The days after Janes death I saw Jil, Katie Rae, Anna, Danny, Pat all the Lorentz and Fiemeyer family. I was in awe of Jil as she gave Jane’s eulogy. I felt guilty crying when Jil was so strong. I was numb. Life just passed by. Work, home, family, friends, eat, sleep repeat. The days went by and the numbness still remained. A great sadness overwhelmed me and I couldn’t shut it off. I finally talked to God and asked him to help me. Help me to understand, help me to heal. Help me figure out why I am so sad. Why am I so sad? I finally received some clarity. My best friend Amanda, who’s the same age as me has a son. Amanda’s son Kyler was the same age as Jane, in the same grade. In another life I could’ve been a mother. I could’ve been grieving for my child just as Jil grieves Jane. My child could’ve died of Cancer. By putting myself in the parent role I was finally able to come to terms with my great sadness. God helped me to find clarity and peace. I am not a mother, I have never had children but for the first time since Jane’s death I felt peace. God holds all the little children in the palm of his hand and I can’t wait for the day I reunite with all who have gone before me.

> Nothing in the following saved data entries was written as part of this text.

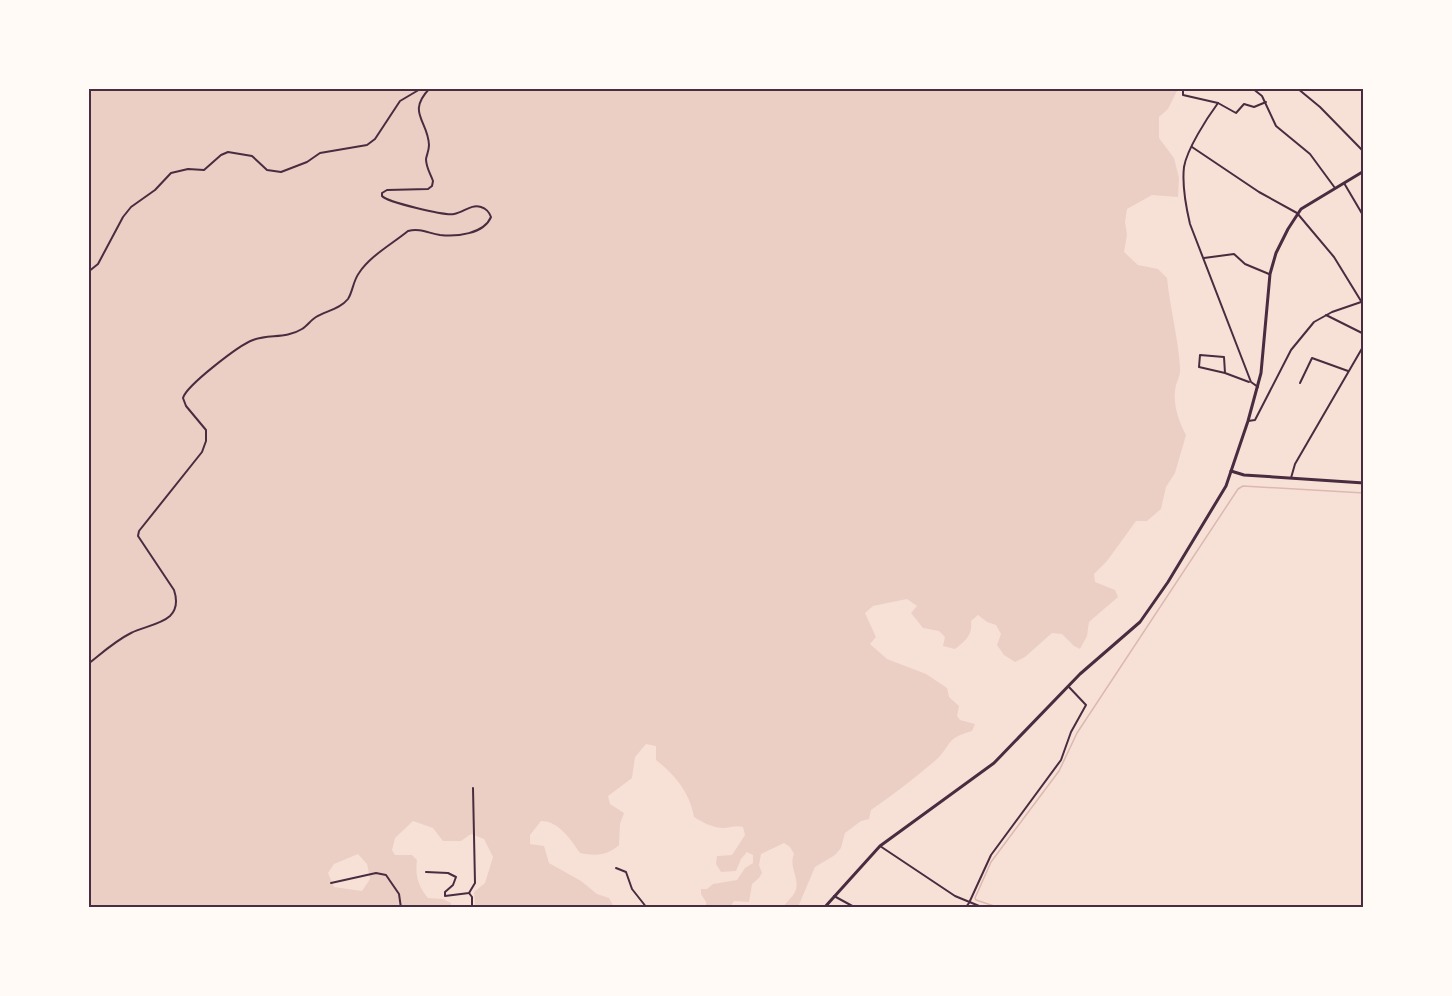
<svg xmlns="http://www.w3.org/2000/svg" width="1452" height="996" viewBox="0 0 1452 996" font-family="'Sofia Sans Condensed',sans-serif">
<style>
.green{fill:#ebcfc5;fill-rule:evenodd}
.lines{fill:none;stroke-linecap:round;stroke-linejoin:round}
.stream{stroke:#dcb8b0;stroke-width:1.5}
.minor{stroke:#4a2c40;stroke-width:2}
.tertiary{stroke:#4a2c40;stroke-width:3}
.neatline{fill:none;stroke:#4a2c40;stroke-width:2}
</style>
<rect width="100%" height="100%" fill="#f7e1d7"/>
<path class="green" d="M88,89h1090l-10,20 -9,8v21l15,20 5,20 -1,19 -26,-2 -25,14 -2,13 2,13 -3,17 14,13 20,4 9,9c3,30 11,59 13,89 1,7 -2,12 -4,18 -4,17 2,35 10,50l-11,38 -9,14 -5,22 -14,12h-11l-29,40 -13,13 1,8 20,8 3,7 -29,25 -2,14 -7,13 -6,-3 -12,-12 -10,-1 -27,24 -10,5 -11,-7 -7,-10 4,-11 -5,-9 -9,-3 -9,-7 -7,6c2,14 -6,20 -16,28l-12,-3 2,-9 -6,-6 -16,-3 -12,-15 6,-7 -10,-7 -34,7 -8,7 11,24 -6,7 17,15 39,15 21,14 2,9 10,9 -2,10 3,4 15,4 -3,7c-28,8 -19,13 -36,29 -21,18 -42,34 -65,50l-2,9 -8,2 -16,12 -4,15 -6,7 -20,12 -17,40h-15c3,-5 9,-9 12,-15 6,-13 -7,-25 -1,-38l-4,-7 -6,-4 -23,11 -2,11 3,8 -3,5 -7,6 -3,18 -15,-1 -4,6h-24v-5l-5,-8v-5h6l6,-5 24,-4 8,-12 8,-5v-8l-6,-3 -6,7 -5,12 -15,1 -5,-8 1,-8 15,-1 13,-20 -2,-8c-8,-2 -12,1 -20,1 -10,0 -21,-6 -29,-11 -4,-24 -19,-42 -38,-57v-14l-10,-2 -11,13 -3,21 -24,18 2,8 14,9 -4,11 -1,21c-12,11 -24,11 -39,8 -9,-13 -21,-32 -39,-32l-11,14v9l14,2 5,17 32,18 16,13 12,4 5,9h-139l-1,-15 11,-9 8,-26 -9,-18 -13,-5 -10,7h-18l-10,-13 -20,-7 -18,17 -3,12 3,5h17l5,5c-2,15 1,26 11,38l15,1 8,4v4h-362zM358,854l9,10 3,15 -8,12 -28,-4 -6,-14 6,-9z"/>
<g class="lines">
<polyline class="stream" points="1000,908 976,900 975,898 991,862 1059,771 1077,733 1238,489 1243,486 1364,493"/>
<g class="minor">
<polyline points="381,88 391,90 407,88"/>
<path d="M1183,88v7l35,8c-11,15 -31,46 -34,64 -2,17 2,40 6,57l61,158 7,5"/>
<polyline points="1252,88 1262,96 1276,126 1310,154 1335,188"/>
<polyline points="1297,88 1320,107 1364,152"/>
<polyline points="1218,103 1236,113 1244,104 1254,107 1266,102"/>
<polyline points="1192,147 1259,192 1297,213 1334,257 1361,301"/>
<polyline points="1344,183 1364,217"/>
<polyline points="1204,258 1234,254 1245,264 1269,274"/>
<polyline points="88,272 98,264 123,217 131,207 155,190 171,173 188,169 204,170 221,155 228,152 252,156 267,170 281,172 307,162 320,153 367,145 375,139 400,101 422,88"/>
<polyline points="1326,315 1364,334"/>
<polyline points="1225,373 1224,357 1200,355 1199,367 1225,373 1249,382"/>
<polyline points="1300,383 1312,358 1348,371"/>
<polyline points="1248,421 1255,420 1291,350 1314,322 1332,312 1364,301"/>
<polyline points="1291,478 1295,464 1364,345"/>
<path d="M88,664c14,-11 27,-23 43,-31 11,-6 29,-8 39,-17 7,-7 7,-17 4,-26l-36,-54 1,-5 63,-79 4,-11v-11l-20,-24 -3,-8c3,-12 56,-53 70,-58 16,-6 33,-1 49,-11 5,-3 9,-9 14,-12 10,-6 24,-8 32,-18 5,-8 5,-18 11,-26 11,-17 33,-29 49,-42 12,-3 20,2 32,4 16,2 44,-1 51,-18 -2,-5 -4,-8 -10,-10 -10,-3 -17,5 -27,7 -9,2 -67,-12 -72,-18v-3l5,-3 41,-1 4,-3 1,-5c-3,-8 -7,-14 -7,-22 1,-5 3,-9 3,-14 -1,-25 -23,-32 1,-57"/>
<polyline points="880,846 955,896 984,908"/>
<polyline points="616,868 626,872 632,889 647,908"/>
<polyline points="426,872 448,873 456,877 453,885 445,892 445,896 469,893 475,883 473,788"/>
<polyline points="331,883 376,873 386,875 399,894 401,908"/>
<polyline points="469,893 472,897 472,908"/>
<polyline points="834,896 856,908"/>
<polyline points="965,908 969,903 991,855 1061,760 1071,732 1086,705 1068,686"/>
</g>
<g class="tertiary">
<polyline points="1231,471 1244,475 1364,483"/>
<polyline points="824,908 880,846 994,763 1080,674 1140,622 1168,582 1226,486 1248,421 1261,373 1270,274 1276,253 1288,229 1301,209 1364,171"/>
</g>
</g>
<rect width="1452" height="996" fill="none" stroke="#fffaf5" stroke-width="180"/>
<rect x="90" y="90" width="1272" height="816" class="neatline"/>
</svg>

Jane was ready. God healed her. God took her beautiful little hand and holds it forever! Forever keeping her safe!
Cancer means something different to everyone. At some point in your life you will deal with it. May we all have the courage of the Princess Warrior! Fight the good fight! Hold onto God! He will call us home! God has perfect timing in everything. I am so thankful for Jane. Sweet girl you are loved and remembered always and forever!
I have given you stats, bio, life events and how I worked through the loss of Jane. Why is this important? It’s important to me because Faith = Living More “Jane Like”! I have found answers and peace by asking and seeking God. I’ve grown in my faith. Without Jane I may not have gained my relationship with God. Faith and God are sometimes the only things that get me through the day!
It’s been my honor to share this blog with you and it’s my hope that you have enjoyed it. Thank you for taking the time to read my words. God Bless!
Molly Carter is a Class of 2000 Wadena-Deer Creek Graduate. She is a Personal Banking Representative at Bell Bank and currently lives in Fergus Falls with her sister Sadie. Molly has known Jane's mom and her family for more than 20 years and previously worked for Jane's parents at the Nite Owl in Wadena.